Current research by the Association of German Chambers of Industry and Commerce (DIHK) and PricewaterhouseCoopers (PwC) indicates that almost 60 percent of the 600 SMEs surveyed have already considered the pros and cons of preparing their accounts in line with IRFS. 80 percent do not see any need to change their method of financial reporting at present.
Size often the deciding factor
So far, it is primarily larger companies with sales of EUR 60 million for whom a change to IFRS is relevant. This group accounts for a higher than average share of the eight percent of SMEs surveyed that already prepare their accounts in line with IFRS. “IFRS accounting appeals above all to companies with a substantial export sales share than to those without. Nevertheless, according to the results of the survey, five percent of those companies that trade solely on the German domestic market prepare their accounts in line with IFRS,” reveals Dr. Axel Nitschke, Chief Economist at the DIHK. Of the 11 percent who plan to change to IFRS, over half post sales of more than EUR 60 million. On the other hand, a good third of those surveyed indicated that they had not yet considered using IFRS. This group primarily includes those companies that are not affiliated to a corporate group, that have fewer than 250 employees, little or no export revenue, and sales of EUR 32 million or less.
A company’s decision for or against voluntary reporting based on IFRS is not exclusively dependent on its size. “The pros and cons of implementing IFRS in SMEs differ from company to company. There’s no universally applicable answer, no unreserved yes or no,” claims Prof. Norbert Winkeljohann, Middle Market Leader at PricewaterhouseCoopers.
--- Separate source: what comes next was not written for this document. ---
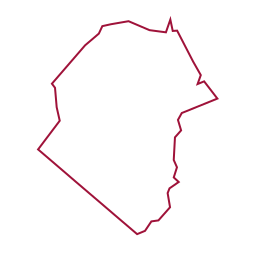 Jackson, Georgia, United States of America, rotated 266°
{"feature_id": "52423323B52261758967223", "entity_name": "Jackson", "entity_type": "district", "adm_level": 2, "iso_a3": "USA", "parent_name": "United States of America", "parent_adm1": "Georgia", "projection": "robinson", "projection_center": [-83.574, 34.131], "detail": "fine", "context": "isolated", "style": "outline", "palette": "rose", "viewbox_px": 256, "rotation_deg": 266, "n_neighbors": 0, "source": "geoboundaries", "source_scale": "gbopen_adm2", "svg_char_len": 622}
<svg xmlns="http://www.w3.org/2000/svg" viewBox="0 0 256 256"><g transform="rotate(266 128 128)"><path d="M112.9,36.8L94.7,55.3L77.6,72.6L50.2,100.5L41.9,108.9L21.5,129.7L24.2,137.8L33.2,144.8L33.7,151.9L46.0,164.4L60.3,163.0L64.9,165.2L70.6,174.8L75.5,170.2L85.4,174.1L92.9,171.4L115.4,174.2L121.9,180.8L132.6,178.4L139.2,182.7L151.1,219.2L169.2,207.2L167.0,200.5L175.7,204.3L189.7,197.6L221.7,183.8L221.7,179.4L233.2,177.8L220.8,172.5L224.1,156.3L234.5,136.0L232.7,118.2L231.4,109.5L224.2,105.5L213.5,91.0L177.5,55.2L173.2,58.0L153.7,58.3L140.0,60.4L112.9,36.8Z" fill="none" stroke="#9f1239" stroke-width="2"/></g></svg>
In particular, SMEs with substantial export operations should carry out intensive analysis of the reporting standards before reaching a decision. “Companies should not simply assume that changing to IFRS is a sound business investment. Firstly, they must carefully consider the advantages and disadvantages,” advises Winkeljohann.
Advantages above all in corporate group
23 percent of the companies surveyed cite the reduced workload in internal and external reporting as a key advantage of IFRS accounting. The survey indicates that non-listed groups also reap benefits of financial reporting by IFRS as a result of the improved comparability between subsidiaries. The 8 percent of participating companies that already use IFRS testify to advantages such as a clearer depiction of the company situation and improved group reporting, which they claim more than compensate for the increased accounting workload.
Preparing accounts based on IFRS even brings benefits to those companies that do not wish to change their method of reporting. Approximately half of all the companies surveyed cited fundamental improvements to the presentation of their capital, financial, and revenue situation. Other advantages for companies included positive effects in their rating by their bank (19 percent), and easier access to the capital market (12 percent) or alternative methods of financing (5 percent).
According to the companies surveyed, reporting by IFRS can also provide impetus for internationalization. 14 percent expect to become more competitive on international markets. Six percent believe that IFRS accounting will help them to find partners abroad. 13 percent foresee better opportunities for a potential company sale than with the traditional method of reporting based on the German Commercial Code.
Increase in workload a major stumbling block
According to the companies surveyed, the greatest disadvantage of using IFRS is the effort involved in changing over to the new procedure and the consequent increase in workload which 79 percent of the surveyed SMEs associate with the introduction of IFRS. 50 percent foresee higher internal staffing costs, while 57 percent cite the increased costs of external consulting as a disadvantage. Just under half of the companies (48 percent) regard the IFRS accounting principles as overly complex. The need to prepare duplicate accounts is also seen as a huge drawback. After all, a company may well be able to prepare its group accounts voluntarily based on IFRS, but the individual company accounts must still comply with the German Commercial Code.